En septembre dernier, sortait votre premier maxi 100% original, Djazirat El Maghreb.
C’est un hommage au Maghreb : un morceau pour le Maroc, sur un rythme berbère en ternaire. Un second pour l’Algérie, avec Kenzi, un peu disco lourd. Et un troisième pour la Tunisie, là où souffle un nouvel espoir pour la jeunesse Arabe.

Votre démarche musicale, votre nom, la revendication de l’hédonisme et du métissage : vous êtes dans une démarche finalement très politique par les temps qui courent, à contre courant total des messages diffusés par l’une ou l’autre extrême ?
Nous sommes Blancs. Un Juif, un Portugais. Et un Rebeu. On s’appelle Acid et Arab, en France. Ce n’est pas de la provocation, mais c’est un mot qui est encore difficile à prononcer pour certains, Arabe. Il y a évidemment une dimension politique à tout ça, mais nous, on fait de la musique. On montre autre chose du monde Arabe que ce que l’on voit ou entend habituellement. Je ne suis pas Bernard-Henri Lévy, j’aime voyager et rencontrer les gens pour apprendre, ne pas rester dans ma tour d’ivoire. Pas pour donner mon point de vue.
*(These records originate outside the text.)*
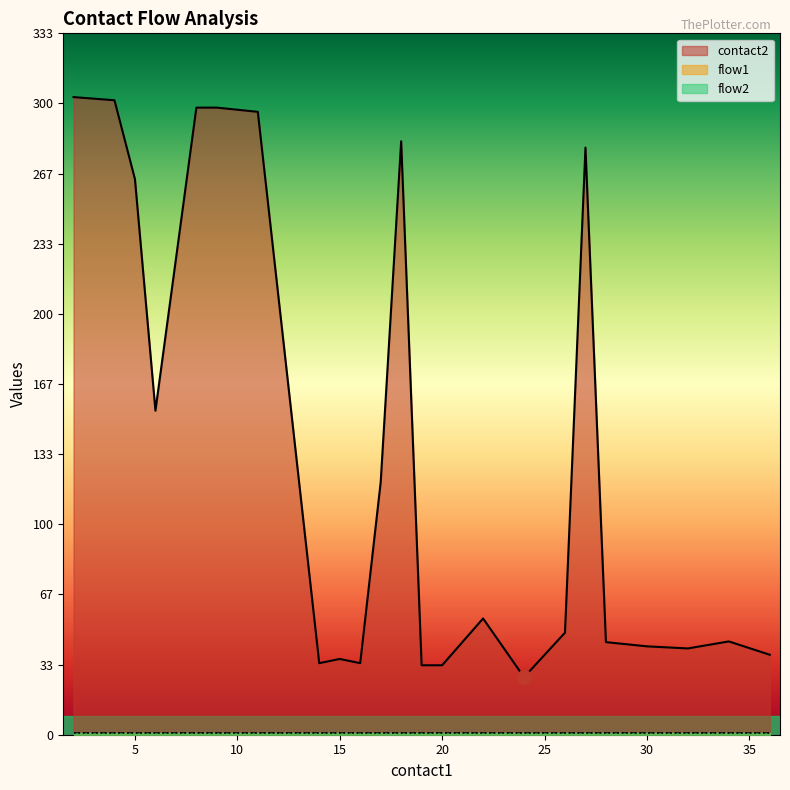

The flow1 series shows 1 at 9. True or false?

False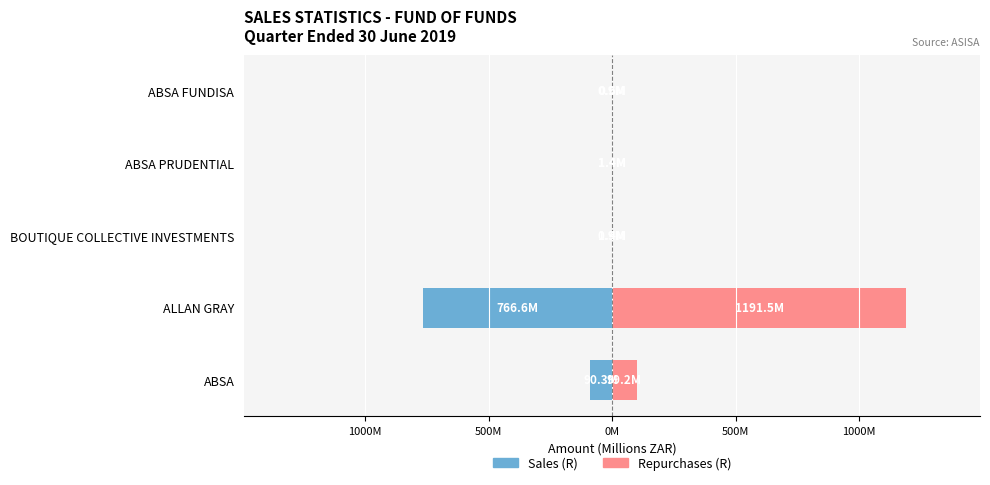

What is the sum of all Sales (R) values?

-860.1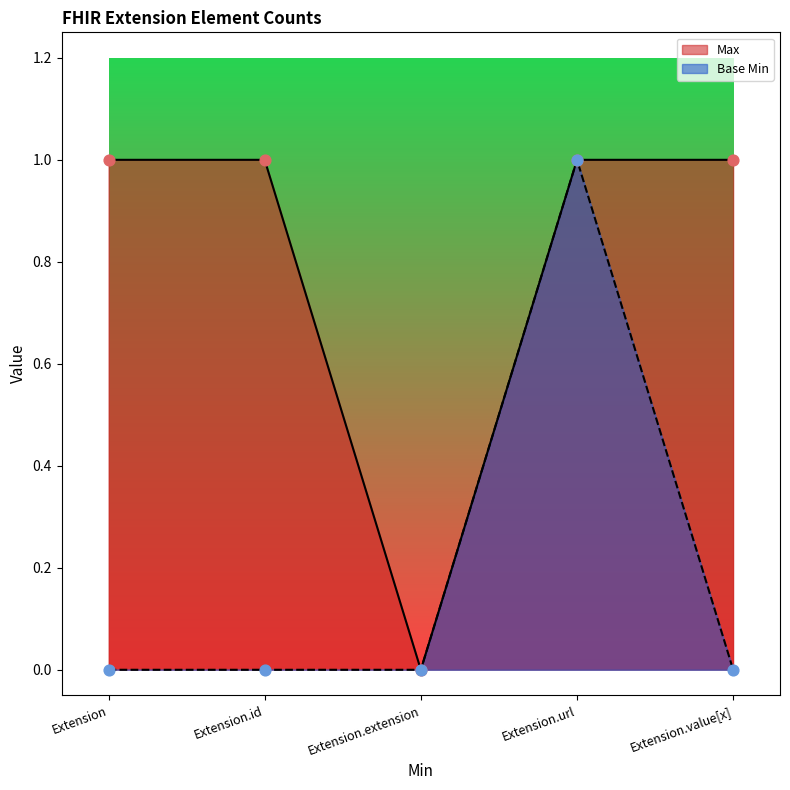

Is the value of Base Min at Extension greater than the value of Max at Extension.value[x]?

No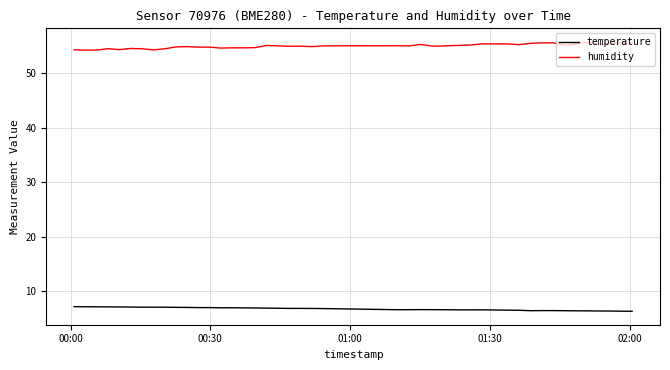

What is the maximum value for humidity?

55.7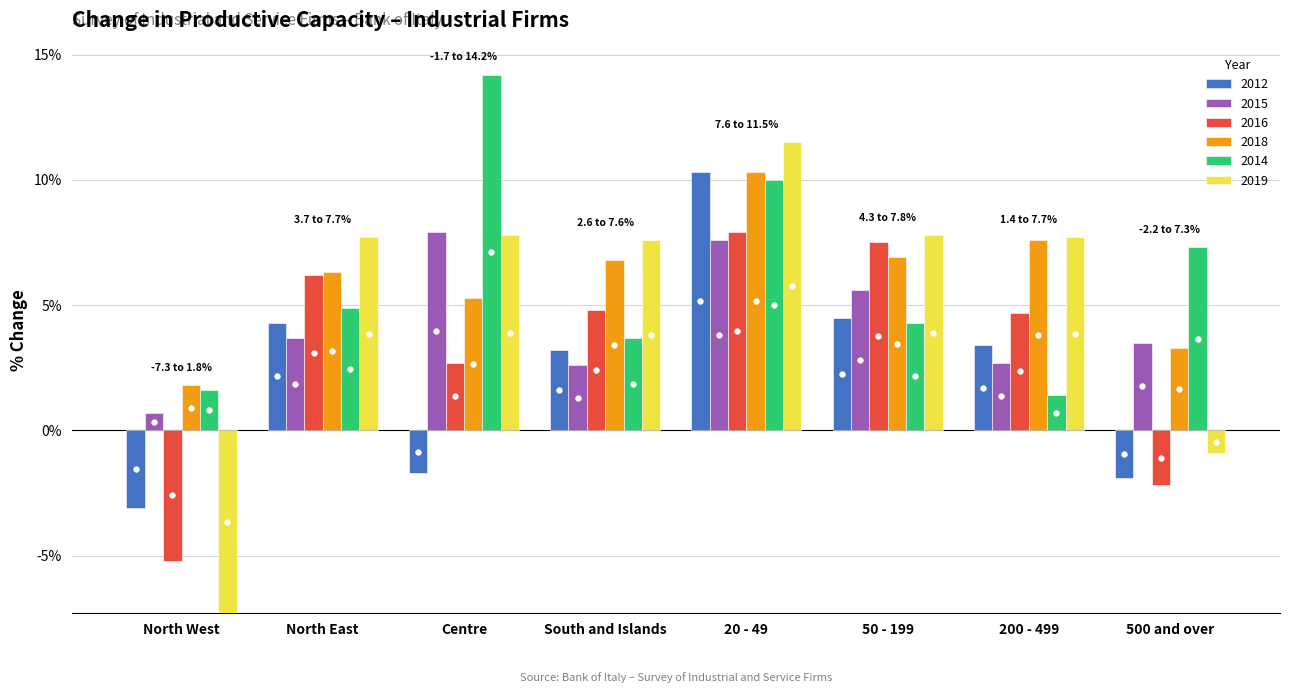

How many values in the 2015 series exceed 3?

5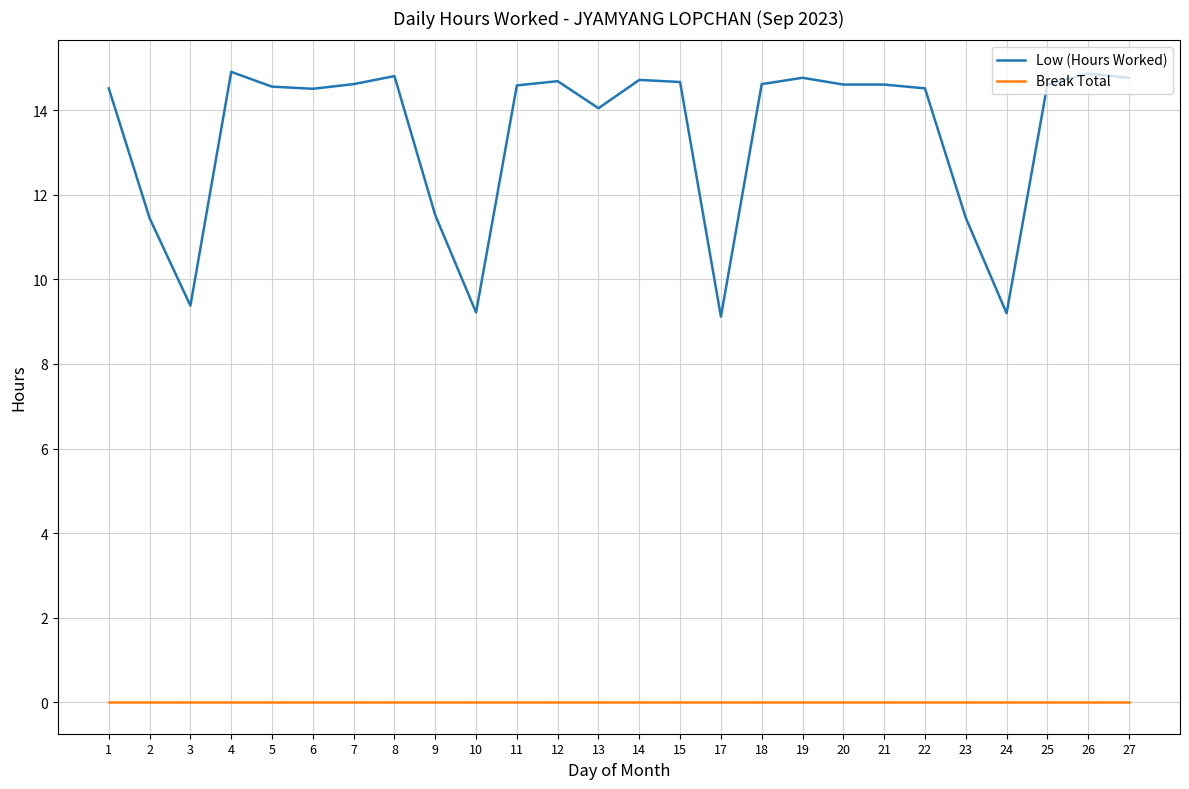

Rank the series at 10 from highest to lowest value.

Low (Hours Worked), Break Total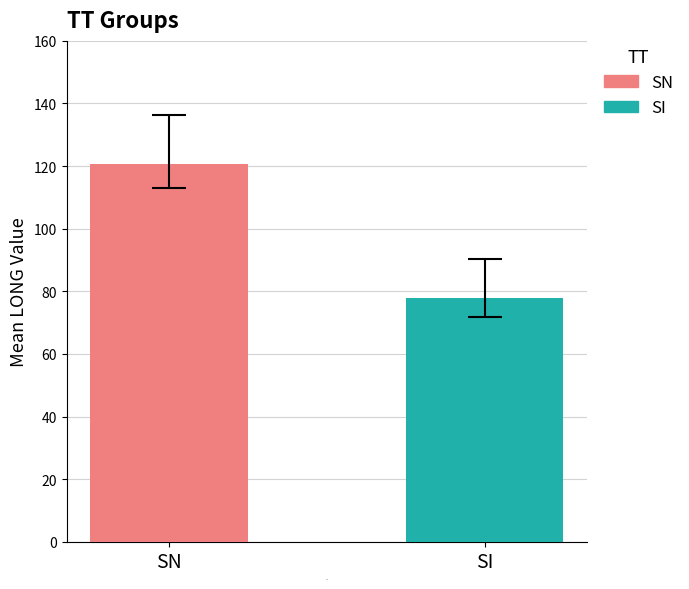

Which series has the widest spread of values?

SN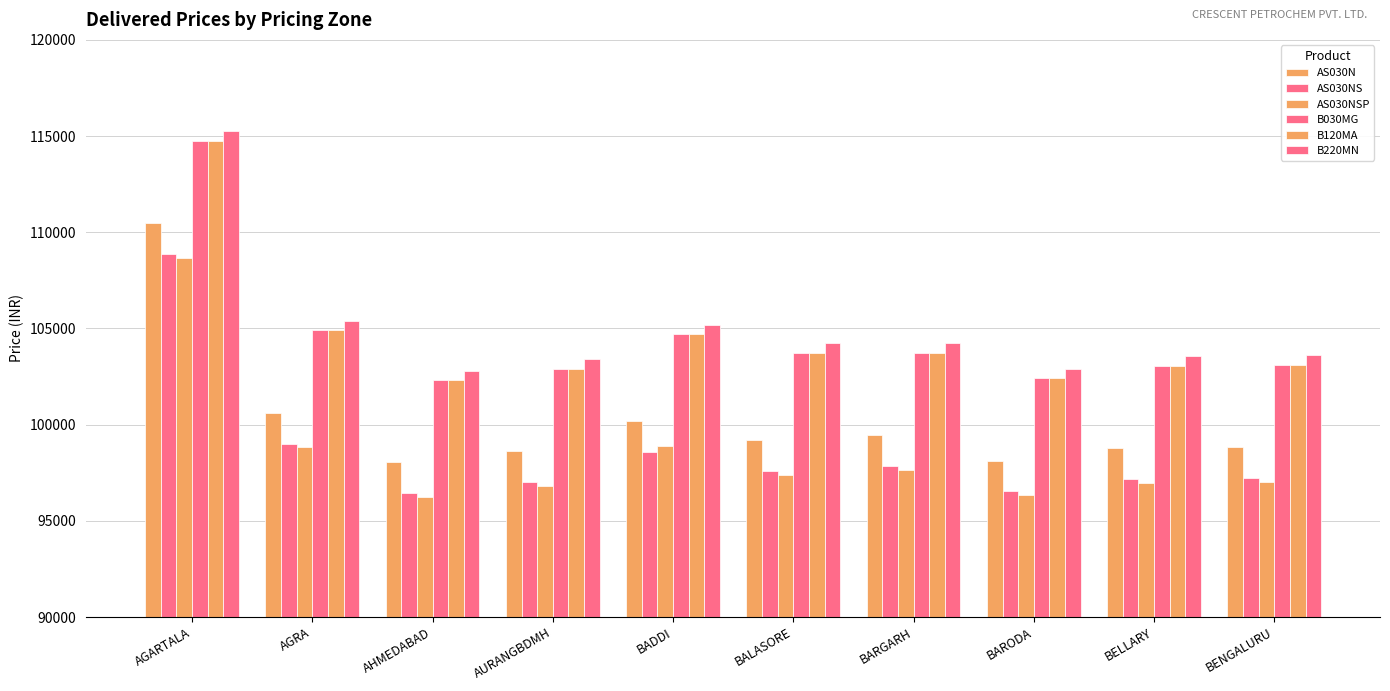

What is the difference between the highest and lowest values at AHMEDABAD?

6580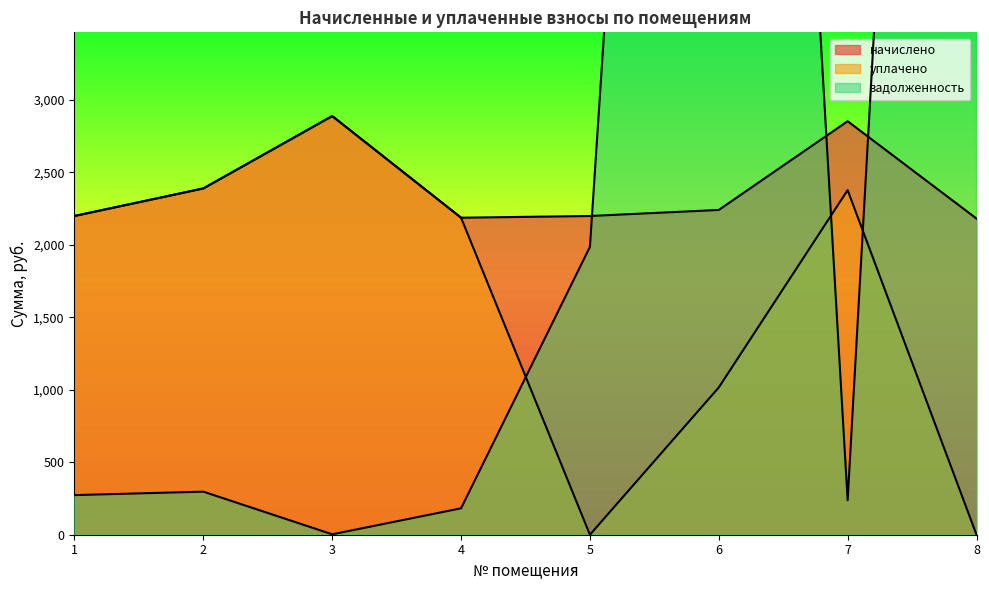

Reading right to left, list all the values displayed in this chart.

начислено: 8=2180.0	7=2851.2	6=2239.4	5=2197.8	4=2185.9	3=2886.8	2=2387.9	1=2197.8
уплачено: 8=0.0	7=2376.0	6=1015.4	5=0.0	4=2185.9	3=2886.8	2=2387.9	1=2197.8
задолженность: 8=16023.3	7=237.6	6=15444.4	5=1984.7	4=182.2	3=2.8	2=296.9	1=273.3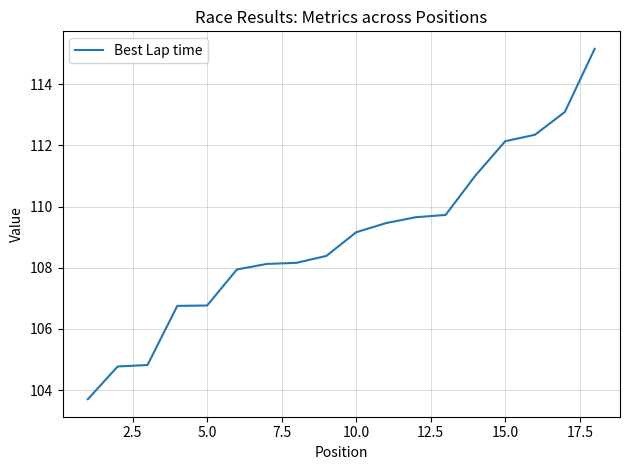

What is the minimum value shown in the chart?

103.7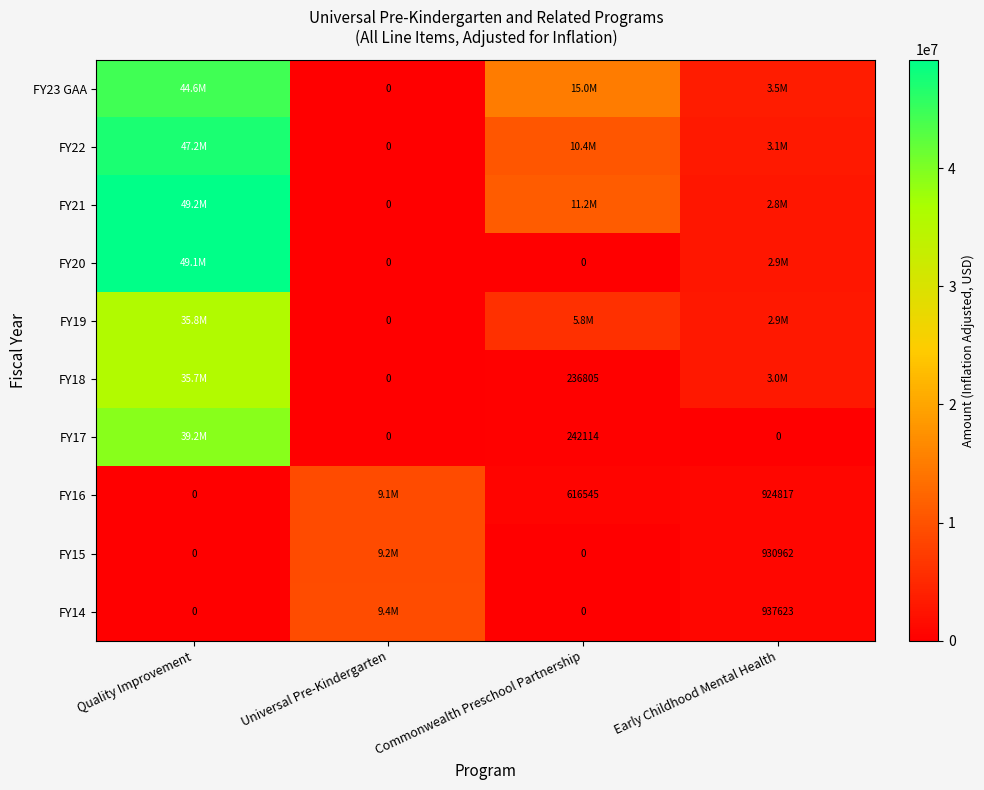

How many data points in FY21 are above 11163760?

1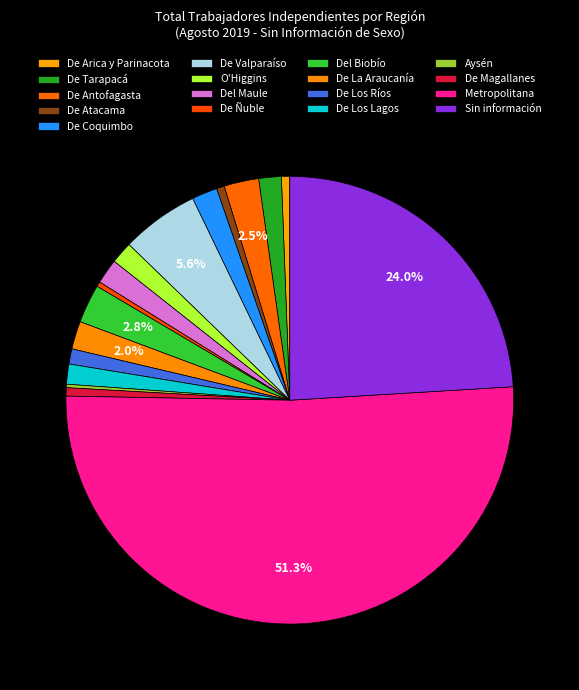

How many segments does this pie chart have?

17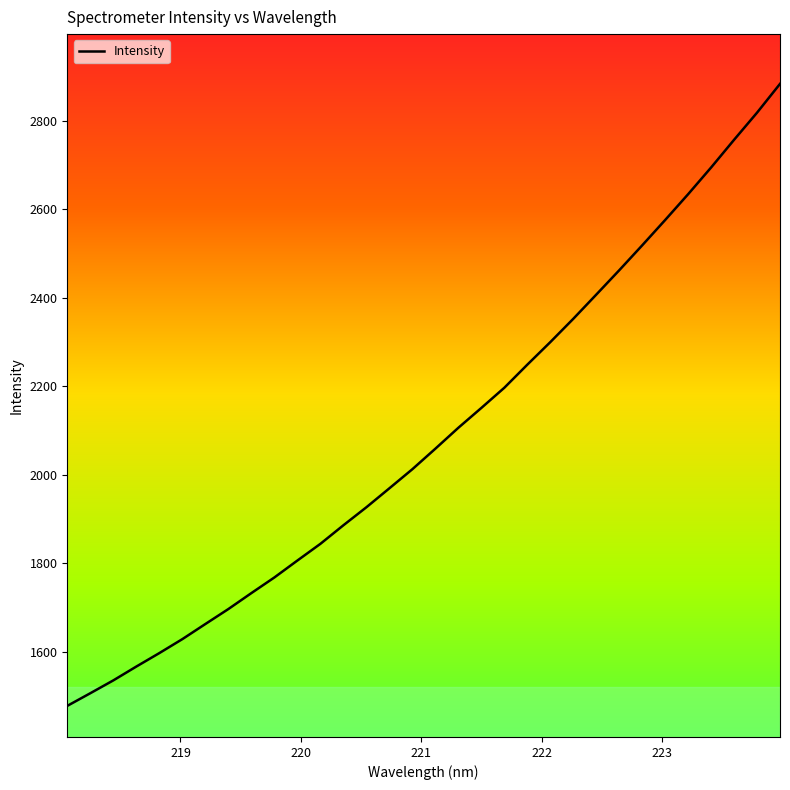

What is the difference between the second highest and second lowest values?

1312.0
Ce métissage des dancefloors, l’arrivée de l’hémisphère Sud sur les festivals de musiques électroniques, de Mehmet Aslan à l’électro chaabi en passant par l’Afrique du Sud : comment voyez-vous cette évolution ?
Ça a toujours plus ou moins existé, avec Africanism ou la grande vague de house tropicale il y a dix ans. Mais ces changements de fou en ce moment, c’est génial et pas seulement en musique. Je pense au cinéma iranien par exemple. Après, il y a des bons et des mauvais côtés : voir Omar Souleyman jouer dans un festival où il n’y a que des Blancs qui dansent bizarrement, pas d’Arabes, ça peut être critiqué… Ça peut être tout et n’importe quoi, c’est vrai, mais c’est intéressant.

Quels sont vos liens avec la scène arabe contemporaine ?
On enregistre avec le clavier de Omar Souleyman, Rizad Saïd, en ce moment. On va faire deux ou trois morceaux avec lui : il adore notre approche. Nous sommes comme les anglais qui se sont mis à faire de l’acid house américaine à leur sauce : nous, c’est la même chose avec le dabke de Syrie. On est respectueux. On a un truc hyper bouillant là ! Sofiane Saïdi, qui est un peu le renouveau du rai à Paris, va être sur le disque, avec un musicien de Global Gnawa aussi.
Au Caire, on a bossé avec des rappeurs : on est les premiers français à avoir signé sur ce label de musiques urbaines, 100Copies. Notre morceau Hez Hez est un mini tube, les mecs allument des fumigènes quand ça passe en soirée… C’est assez drôle d’avoir mis le pied là-bas.
Notre allbum va sortir sur le label belge Crammed dans l’année : il y aura aussi A-Wa dessus.

Vous réconciliez deux publics qui se côtoyaient peu ces derniers années : clubbers et amateurs de musiques du monde : une fierté pour vous qui prônez depuis toujours dans vos fêtes l’absence de chapelles et de préjugés ?
C’est pas gagné à chaque fois, mais j’ai vécu des moments assez mythiques à titre personnel, comme une soirée il y a quelques mois à Glazart. Tous nos potes sur scène, Gilb’R, Rachid Taha en concert, Habibi Funk… Des familles étaient là pour voir Rachid, des hipsters parisiens, des gouines… Voir mon pote pédé danser à côté d’une femme voilée et d’un groupe de fêtards sous MDMA, de manière aussi naturelle et amicale : c’était génial. Une grande fierté, c’était tellement émouvant de voir que ça pouvait se passer si bien.